Implementing, assessing and reporting water quality improvement to the Reef is a massive undertaking

The Queensland and Australian governments deliver water quality improvement programs to reduce pollution from water entering the Great Barrier Reef. Investment from these programs is spread across an area three times the size of Victoria. These are huge and sophisticated programs, working with more than 60 project delivery organisations to deliver cost effective water quality improvements focussed on achieving the Reef 2050 Water Quality Improvement Plan targets.

Some key challenges of the water quality improvement programs include:

  • What to do and where to do it to achieve the most cost-effective investment?
  • How to influence consistent project design approaches?
  • How to quantify potential outcomes on a project-by-project basis?
  • How can investors have insight into the progress of programs and likely outcomes achieved?
  • How to collate all the ongoing work to inform Queensland’s water quality modelling team?
  • How to communicate the collective work and outcomes to the public?
  • How to share technical information with the tens of organisations that support the program?

Truii has created numerous tools to support efforts to save the Reef

None of the challenges outlined above are definitively solved; there is an ongoing process of refinement. We are, however, proud of the work we have collectively achieved with the Queensland and Australian government teams.

Figure 1 outlines the web applications that Truii has developed (numbered), where they sit in relation to (grey boxes) and how they flow into (orange arrows) the considerable work performed by the Queensland Government’s water quality modelling team (blue box). Descriptions of the tools created by Truii follow.
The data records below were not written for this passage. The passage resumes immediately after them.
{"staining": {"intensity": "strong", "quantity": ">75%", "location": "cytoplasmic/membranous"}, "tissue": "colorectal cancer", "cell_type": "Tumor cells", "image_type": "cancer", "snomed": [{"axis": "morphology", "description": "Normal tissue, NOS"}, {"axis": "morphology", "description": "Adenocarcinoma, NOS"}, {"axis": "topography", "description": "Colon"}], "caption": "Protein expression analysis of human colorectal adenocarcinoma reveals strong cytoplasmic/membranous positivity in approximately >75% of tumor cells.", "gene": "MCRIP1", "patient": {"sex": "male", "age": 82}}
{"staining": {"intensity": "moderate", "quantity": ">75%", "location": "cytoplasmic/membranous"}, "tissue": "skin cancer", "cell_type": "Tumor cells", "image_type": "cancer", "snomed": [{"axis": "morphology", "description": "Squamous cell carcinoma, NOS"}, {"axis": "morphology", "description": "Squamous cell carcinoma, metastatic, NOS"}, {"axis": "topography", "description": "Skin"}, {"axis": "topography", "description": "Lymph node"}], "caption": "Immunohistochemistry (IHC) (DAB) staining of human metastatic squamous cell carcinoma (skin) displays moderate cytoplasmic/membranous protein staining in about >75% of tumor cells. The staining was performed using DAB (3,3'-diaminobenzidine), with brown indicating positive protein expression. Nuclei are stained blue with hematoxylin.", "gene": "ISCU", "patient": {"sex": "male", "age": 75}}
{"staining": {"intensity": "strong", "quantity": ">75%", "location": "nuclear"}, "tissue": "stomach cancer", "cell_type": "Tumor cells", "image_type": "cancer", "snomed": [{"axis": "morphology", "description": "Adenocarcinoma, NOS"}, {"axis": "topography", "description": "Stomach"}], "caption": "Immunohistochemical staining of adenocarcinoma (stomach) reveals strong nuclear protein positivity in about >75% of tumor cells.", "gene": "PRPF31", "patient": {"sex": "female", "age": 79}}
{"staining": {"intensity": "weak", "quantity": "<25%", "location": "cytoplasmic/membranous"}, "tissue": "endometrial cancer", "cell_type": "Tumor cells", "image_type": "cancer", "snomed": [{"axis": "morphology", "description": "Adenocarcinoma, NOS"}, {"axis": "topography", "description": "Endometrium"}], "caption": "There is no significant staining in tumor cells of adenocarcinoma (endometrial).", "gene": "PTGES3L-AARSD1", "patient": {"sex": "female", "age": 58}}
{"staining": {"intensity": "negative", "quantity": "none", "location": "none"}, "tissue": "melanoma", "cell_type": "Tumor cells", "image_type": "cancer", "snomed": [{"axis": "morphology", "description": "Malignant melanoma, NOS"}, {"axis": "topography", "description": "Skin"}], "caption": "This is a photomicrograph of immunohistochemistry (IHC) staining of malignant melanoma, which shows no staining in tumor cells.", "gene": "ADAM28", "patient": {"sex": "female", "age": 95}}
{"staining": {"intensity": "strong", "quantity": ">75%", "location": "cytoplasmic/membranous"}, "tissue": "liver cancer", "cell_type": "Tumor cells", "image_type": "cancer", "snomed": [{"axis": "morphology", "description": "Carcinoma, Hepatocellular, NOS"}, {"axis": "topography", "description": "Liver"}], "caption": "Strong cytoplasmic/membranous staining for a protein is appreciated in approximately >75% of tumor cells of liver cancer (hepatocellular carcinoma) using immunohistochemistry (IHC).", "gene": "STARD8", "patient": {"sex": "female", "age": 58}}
Figure 1: Truii’s primary work in the Great Barrier Reef and connections to the Queensland Government’s water quality modelling.

Reefonomics
Region-scale investment prioritisation and planning tool that couples environmental and economic modelling to support decision-making around what work to do and where to deliver the best outcomes for the Reef.

P2R Projector
Farm-scale agricultural improvement project design and capture tool that predicts the water quality outcomes of undertaking alternative practices or remediation. P2R Projector covers on-ground projects in the sugarcane, banana, cropping, and grazing industries, as well as gully and stream remediation projects.

Pesticide Projector
A tool to support farmers, and the agronomists who advise them, in exploring the risks posed to the aquatic environment by different pesticide active ingredients and to identify alternatives that pose less risk.

Reef Investor
An interactive dashboard to provide investors in on-ground water quality improvement programs (Queensland and Australian government) with insight into how much has been invested, by who, in what projects, and where, and estimates the water quality outcomes.

Paddock to Reef Data Portal
A web-based portal for sharing data, as well as for making and managing data requests.

Reef Water Quality Report Card
A highly visual and public, interactive report card where all the above information comes together to assess what has been done and the progress that is being made towards the Reef 2050 Water Quality Improvement Plan targets.